Reassessment of the antioxidative mixture for the challenging electrochemical determination of dopamine, noradrenaline and serotonin in microdialysis samples

•Monoamine monitoring by in vivo microdialysis is a valuable research tool.•Simultaneous analysis of monoamines using (U)HPLC–ECD remains challenging.•Addition of antioxidative agents interferes with the analysis of noradrenaline.•Monoamine stability in different antioxidative mixtures is evaluated.•The presented mixture offers opportunities for further analytical improvements.

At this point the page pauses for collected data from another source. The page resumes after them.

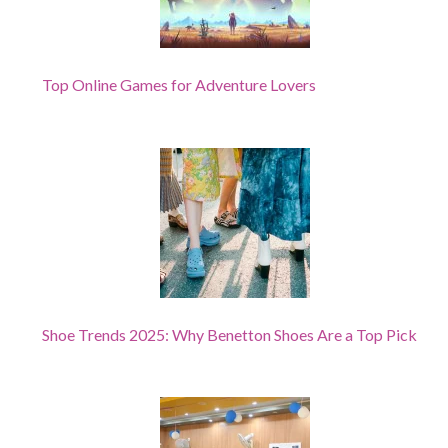
Top Online Games for Adventure Lovers
Shoe Trends 2025: Why Benetton Shoes Are a Top Pick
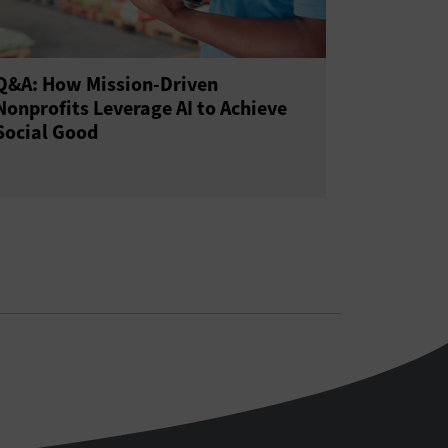
Q&A: How Mission-Driven
Nonprofits Leverage AI to Achieve
Social Good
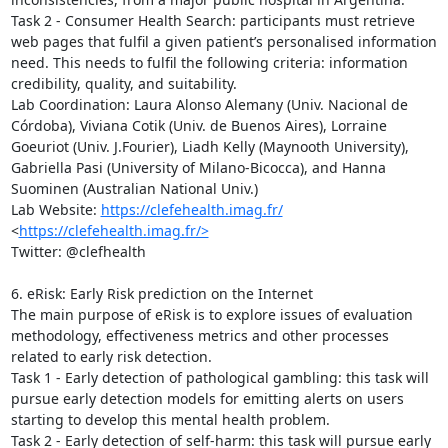
Task 2 - Consumer Health Search: participants must retrieve 
web pages that fulfil a given patient’s personalised information 
need. This needs to fulfil the following criteria: information 
credibility, quality, and suitability.

Lab Coordination: Laura Alonso Alemany (Univ. Nacional de 
Córdoba), Viviana Cotik (Univ. de Buenos Aires), Lorraine 
Goeuriot (Univ. J.Fourier), Liadh Kelly (Maynooth University), 
Gabriella Pasi (University of Milano-Bicocca), and Hanna 
Suominen (Australian National Univ.)

Lab Website: 
https://clefehealth.imag.fr/
<
https://clefehealth.imag.fr/>
Twitter: @clefhealth

6. eRisk: Early Risk prediction on the Internet

The main purpose of eRisk is to explore issues of evaluation 
methodology, effectiveness metrics and other processes 
related to early risk detection.

Task 1 - Early detection of pathological gambling: this task will 
pursue early detection models for emitting alerts on users 
starting to develop this mental health problem. 

Task 2 - Early detection of self-harm: this task will pursue early 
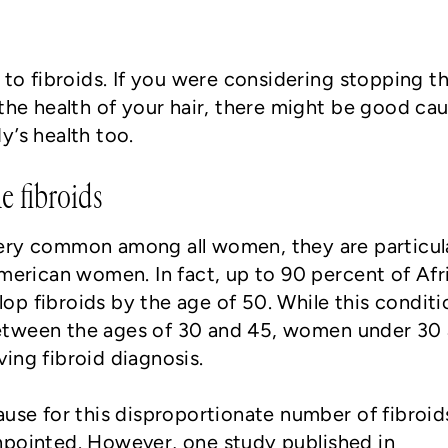
 to fibroids. If you were considering stopping t
 the health of your hair, there might be good ca
y’s health too.
e fibroids
ery common among all women, they are particul
ican women. In fact, up to 90 percent of Afr
p fibroids by the age of 50. While this conditi
etween the ages of 30 and 45, women under 30 
ing fibroid diagnosis.
ause for this disproportionate number of fibroid
npointed. However, one study published in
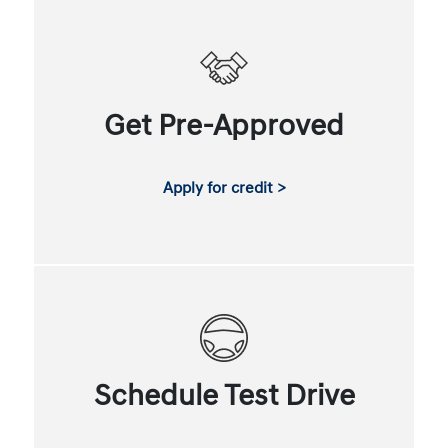
Get Pre-Approved
Apply for credit >
Schedule Test Drive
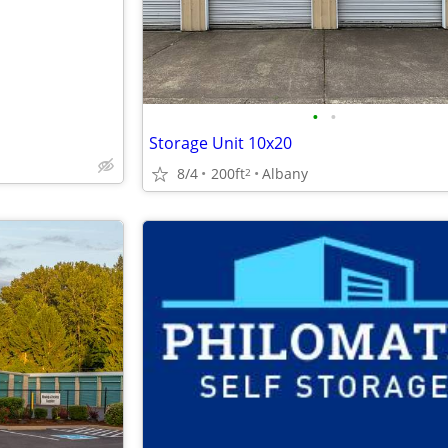
•
•
Storage Unit 10x20
8/4
200ft
Albany
2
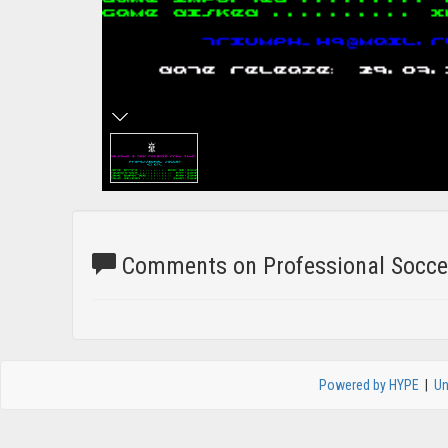
Comments on Professional Soccer
Powered by HYPE
|
Un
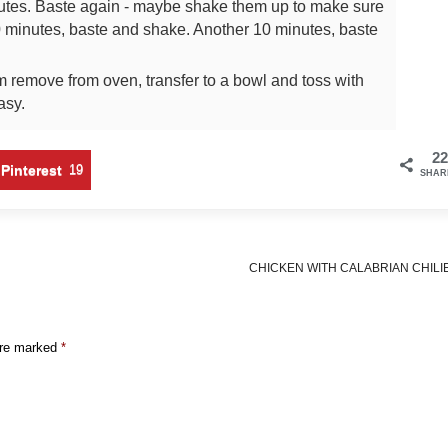
utes. Baste again - maybe shake them up to make sure
 minutes, baste and shake. Another 10 minutes, baste
remove from oven, transfer to a bowl and toss with
easy.
22
Pinterest
19
SHAR
CHICKEN WITH CALABRIAN CHILI
are marked
*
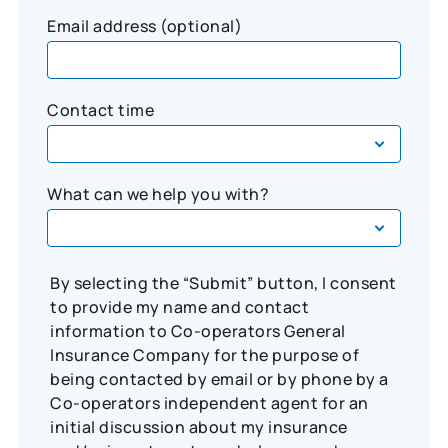
Email address (optional)
Contact time
What can we help you with?
By selecting the “Submit” button, I consent
to provide my name and contact
information to Co-operators General
Insurance Company for the purpose of
being contacted by email or by phone by a
Co-operators independent agent for an
initial discussion about my insurance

In recent years, the simultaneous monitoring of the monoamine neurotransmitters dopamine, noradrenaline and serotonin in vivo is advancing due to innovations in miniaturized and fast chromatographic techniques. However, the determination of the most hydrophilic compound, noradrenaline, in microdialysis samples by (ultra-)high performance liquid chromatography ((U)HPLC) with electrochemical detection (ECD) is impeded by a broad solvent front, caused by the addition of antioxidative agents. Hence, an elaborate reassessment of currently used antioxidative mixtures is necessary for further analytical improvements. The proposed mixture, containing 100 mM acetic acid, 0.27 mM Na2EDTA and 12.5 μM ascorbic acid (pH 3.2), is less complex than previously described mixtures and shows minimal ECD interference. It stabilizes the three monoamines in standard solutions and in microdialysis samples, considering both autosampler stability at 4 °C for 48 h and long term stability at −20 °C for a duration of six months. An in vivo microdialysis experiment demonstrates the possibility to monitor changes in extracellular levels of the three monoamines simultaneously in the rat hippocampus with UHPLC–ECD using the optimized antioxidative mixture.